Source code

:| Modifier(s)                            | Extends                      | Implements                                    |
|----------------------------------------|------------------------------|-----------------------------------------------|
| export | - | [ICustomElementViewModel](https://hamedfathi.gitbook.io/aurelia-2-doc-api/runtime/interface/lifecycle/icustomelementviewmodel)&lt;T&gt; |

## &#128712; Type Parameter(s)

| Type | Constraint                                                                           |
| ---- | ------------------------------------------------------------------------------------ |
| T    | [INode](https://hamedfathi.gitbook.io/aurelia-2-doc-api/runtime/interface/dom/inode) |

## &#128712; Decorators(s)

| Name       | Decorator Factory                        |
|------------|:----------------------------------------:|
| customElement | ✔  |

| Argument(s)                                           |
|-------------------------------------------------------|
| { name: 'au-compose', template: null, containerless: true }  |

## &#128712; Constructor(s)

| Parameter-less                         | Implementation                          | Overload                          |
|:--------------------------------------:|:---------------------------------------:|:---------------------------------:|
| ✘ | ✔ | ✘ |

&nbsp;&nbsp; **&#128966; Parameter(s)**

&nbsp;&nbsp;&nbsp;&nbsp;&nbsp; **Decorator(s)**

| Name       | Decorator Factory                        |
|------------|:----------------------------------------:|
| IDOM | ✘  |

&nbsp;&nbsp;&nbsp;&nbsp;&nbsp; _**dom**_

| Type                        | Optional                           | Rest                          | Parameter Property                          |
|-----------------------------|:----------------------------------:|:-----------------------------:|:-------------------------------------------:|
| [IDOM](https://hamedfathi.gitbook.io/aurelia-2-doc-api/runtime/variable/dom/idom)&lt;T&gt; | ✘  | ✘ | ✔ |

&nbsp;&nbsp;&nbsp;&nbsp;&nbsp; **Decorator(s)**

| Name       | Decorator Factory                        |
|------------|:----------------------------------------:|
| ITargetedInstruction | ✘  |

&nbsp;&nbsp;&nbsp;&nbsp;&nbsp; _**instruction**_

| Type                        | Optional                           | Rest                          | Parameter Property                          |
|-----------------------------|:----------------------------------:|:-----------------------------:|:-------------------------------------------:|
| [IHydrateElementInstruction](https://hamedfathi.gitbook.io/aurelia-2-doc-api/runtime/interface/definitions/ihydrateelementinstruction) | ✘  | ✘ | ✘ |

What is needed:
Retype the data exactly as it reads.

Written answer:
Source code

:| Modifier(s)                            | Extends                      | Implements                                    |
|----------------------------------------|------------------------------|-----------------------------------------------|
| export | - | [ICustomElementViewModel](https://hamedfathi.gitbook.io/aurelia-2-doc-api/runtime/interface/lifecycle/icustomelementviewmodel)&lt;T&gt; |

## &#128712; Type Parameter(s)

| Type | Constraint                                                                           |
| ---- | ------------------------------------------------------------------------------------ |
| T    | [INode](https://hamedfathi.gitbook.io/aurelia-2-doc-api/runtime/interface/dom/inode) |

## &#128712; Decorators(s)

| Name       | Decorator Factory                        |
|------------|:----------------------------------------:|
| customElement | ✔  |

| Argument(s)                                           |
|-------------------------------------------------------|
| { name: 'au-compose', template: null, containerless: true }  |

## &#128712; Constructor(s)

| Parameter-less                         | Implementation                          | Overload                          |
|:--------------------------------------:|:---------------------------------------:|:---------------------------------:|
| ✘ | ✔ | ✘ |

&nbsp;&nbsp; **&#128966; Parameter(s)**

&nbsp;&nbsp;&nbsp;&nbsp;&nbsp; **Decorator(s)**

| Name       | Decorator Factory                        |
|------------|:----------------------------------------:|
| IDOM | ✘  |

&nbsp;&nbsp;&nbsp;&nbsp;&nbsp; _**dom**_

| Type                        | Optional                           | Rest                          | Parameter Property                          |
|-----------------------------|:----------------------------------:|:-----------------------------:|:-------------------------------------------:|
| [IDOM](https://hamedfathi.gitbook.io/aurelia-2-doc-api/runtime/variable/dom/idom)&lt;T&gt; | ✘  | ✘ | ✔ |

&nbsp;&nbsp;&nbsp;&nbsp;&nbsp; **Decorator(s)**

| Name       | Decorator Factory                        |
|------------|:----------------------------------------:|
| ITargetedInstruction | ✘  |

&nbsp;&nbsp;&nbsp;&nbsp;&nbsp; _**instruction**_

| Type                        | Optional                           | Rest                          | Parameter Property                          |
|-----------------------------|:----------------------------------:|:-----------------------------:|:-------------------------------------------:|
| [IHydrateElementInstruction](https://hamedfathi.gitbook.io/aurelia-2-doc-api/runtime/interface/definitions/ihydrateelementinstruction) | ✘  | ✘ | ✘ |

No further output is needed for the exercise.